GOWD changes venue

Opinions mixed on new location choice

Each year the Grand Olde West Days Committee makes changes and adds new forms of entertainment to keep the event fresh and exciting. This year, participants will probably see the biggest change ever.

The Grand Olde West Days (GOWD) Committee has decided to hold all events over the three-day Memorial Day Weekend at the Moffat County Fairgrounds.

"It was a hard decision for us to make," committee member Karen House said.

For the past nine years, all Monday events were held downtown. Yampa Avenue was blocked off from Victory Way to Sixth Street and vendors set up booths in the middle of the street. Contests, entertainment and food were provided in the downtown park.

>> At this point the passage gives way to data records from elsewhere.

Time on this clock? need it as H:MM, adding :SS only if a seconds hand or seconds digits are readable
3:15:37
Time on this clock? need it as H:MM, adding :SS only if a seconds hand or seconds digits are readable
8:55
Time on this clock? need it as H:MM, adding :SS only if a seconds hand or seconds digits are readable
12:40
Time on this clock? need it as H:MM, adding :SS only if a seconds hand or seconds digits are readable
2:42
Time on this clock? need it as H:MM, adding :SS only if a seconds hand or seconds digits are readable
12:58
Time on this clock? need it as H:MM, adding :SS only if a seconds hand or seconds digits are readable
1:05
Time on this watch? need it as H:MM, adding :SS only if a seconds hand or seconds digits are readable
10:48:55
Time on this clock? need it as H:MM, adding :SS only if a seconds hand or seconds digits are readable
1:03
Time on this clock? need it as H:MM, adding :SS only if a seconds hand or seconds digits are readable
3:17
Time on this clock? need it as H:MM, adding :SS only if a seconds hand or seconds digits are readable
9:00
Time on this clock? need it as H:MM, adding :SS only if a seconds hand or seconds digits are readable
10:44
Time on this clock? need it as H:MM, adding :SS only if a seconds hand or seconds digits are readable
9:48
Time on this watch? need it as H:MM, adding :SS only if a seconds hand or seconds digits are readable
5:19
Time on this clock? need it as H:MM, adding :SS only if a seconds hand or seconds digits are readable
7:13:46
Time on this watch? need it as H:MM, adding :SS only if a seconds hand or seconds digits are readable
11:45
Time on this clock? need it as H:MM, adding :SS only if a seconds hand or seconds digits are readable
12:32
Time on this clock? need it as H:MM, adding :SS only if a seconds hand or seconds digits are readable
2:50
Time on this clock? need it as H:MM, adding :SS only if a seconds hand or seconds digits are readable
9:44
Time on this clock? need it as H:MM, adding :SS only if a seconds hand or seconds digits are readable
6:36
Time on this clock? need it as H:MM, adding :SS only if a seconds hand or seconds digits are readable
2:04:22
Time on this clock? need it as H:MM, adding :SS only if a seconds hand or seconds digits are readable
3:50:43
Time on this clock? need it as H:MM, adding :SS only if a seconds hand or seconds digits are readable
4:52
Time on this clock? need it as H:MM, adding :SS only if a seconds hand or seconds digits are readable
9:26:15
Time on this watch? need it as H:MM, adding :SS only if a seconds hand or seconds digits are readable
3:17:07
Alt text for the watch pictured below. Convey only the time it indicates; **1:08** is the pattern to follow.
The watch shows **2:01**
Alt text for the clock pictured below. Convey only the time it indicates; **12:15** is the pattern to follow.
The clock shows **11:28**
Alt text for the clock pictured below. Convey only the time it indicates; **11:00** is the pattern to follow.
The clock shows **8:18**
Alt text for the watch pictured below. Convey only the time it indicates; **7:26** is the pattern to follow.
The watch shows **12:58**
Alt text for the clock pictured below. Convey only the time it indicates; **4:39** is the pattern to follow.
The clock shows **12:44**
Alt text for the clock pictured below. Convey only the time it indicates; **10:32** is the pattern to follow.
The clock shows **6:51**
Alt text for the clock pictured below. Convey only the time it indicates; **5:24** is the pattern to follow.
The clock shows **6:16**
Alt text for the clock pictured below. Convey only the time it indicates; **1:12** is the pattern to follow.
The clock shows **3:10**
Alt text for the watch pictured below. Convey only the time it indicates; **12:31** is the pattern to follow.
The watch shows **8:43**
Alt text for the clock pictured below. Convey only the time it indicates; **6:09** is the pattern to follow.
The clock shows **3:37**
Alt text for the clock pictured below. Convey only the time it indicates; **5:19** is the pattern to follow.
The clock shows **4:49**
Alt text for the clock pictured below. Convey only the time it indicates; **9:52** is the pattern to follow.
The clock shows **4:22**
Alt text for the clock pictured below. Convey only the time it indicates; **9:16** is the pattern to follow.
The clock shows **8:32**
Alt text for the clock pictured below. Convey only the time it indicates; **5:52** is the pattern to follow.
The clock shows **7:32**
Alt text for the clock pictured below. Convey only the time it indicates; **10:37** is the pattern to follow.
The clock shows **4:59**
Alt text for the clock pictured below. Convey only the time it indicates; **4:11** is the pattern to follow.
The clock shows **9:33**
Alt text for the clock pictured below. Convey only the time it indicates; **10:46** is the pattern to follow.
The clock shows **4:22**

But placing some events downtown has been a logistical nightmare for event organizers, committee member Kathy Shea said. To hold Monday events downtown, vendors had to break down their booths and move them, city and county employees had to put in overtime to patrol the area or block off the street, and the committee had to spend $4,000 to move the stage and sound system to the downtown park.

According to Shea, several vendors have been lost because of the hassle of moving booths from the fairgrounds to downtown. That lost money could have been used to bring more events to town for the weekend, Shea said.

Shea believes holding all events at the fairgrounds will attract more vendors and give the committee the opportunity to reach its goal of becoming self-sufficient.

But downtown business owners aren't happy with the change. Though many say the GOWD weekend isn't profitable, they believe the tradition of holding Monday events downtown and the historical tie to the Museum of Northwest Colorado are important.

"It's more accessible and people are in the habit of going downtown," On the Shelf Bookstore owner Linda Booker said. "Originally, GOWD was formed around the historic part of Craig."

Several business owners believe changing the venue of the events is a mistake and believe it will irritate and confuse participants. So far, the input Booker has received has been negative, she said.

"It may be nice logistically, but I think the connection between GOWD and the museum will suffer," Kitchen Shop Owner Nadine Daszkiewicz said. "The downtown businesses aren't angry, we just think they're making a mistake.

The GOWD committee has hired a horse-drawn wagon for the weekend that will transport people from the fairgrounds to the museum in a western fashion. The committee has also offered to work with the museum to plan weekend events.

Museum Director Dan Davidson said he is disappointed with the change, but understands the reasons.

"I know they have the right motive in doing it," he said. "I can see their point."

The museum will also celebrate its 10th anniversary at its Yampa Avenue location and plans several events over the holiday weekend.

Despite some of the hard feelings created, members of the GOWD committee believe they're doing the right thing.

"We are marketers and promoters of the area," Shea said. "GOWD was never defined as a downtown event."

Downtown business owners say they probably won't open Monday for Memorial Day. According to Daszkiewicz, they don't want to interfere with input the committee gets from the public on the change.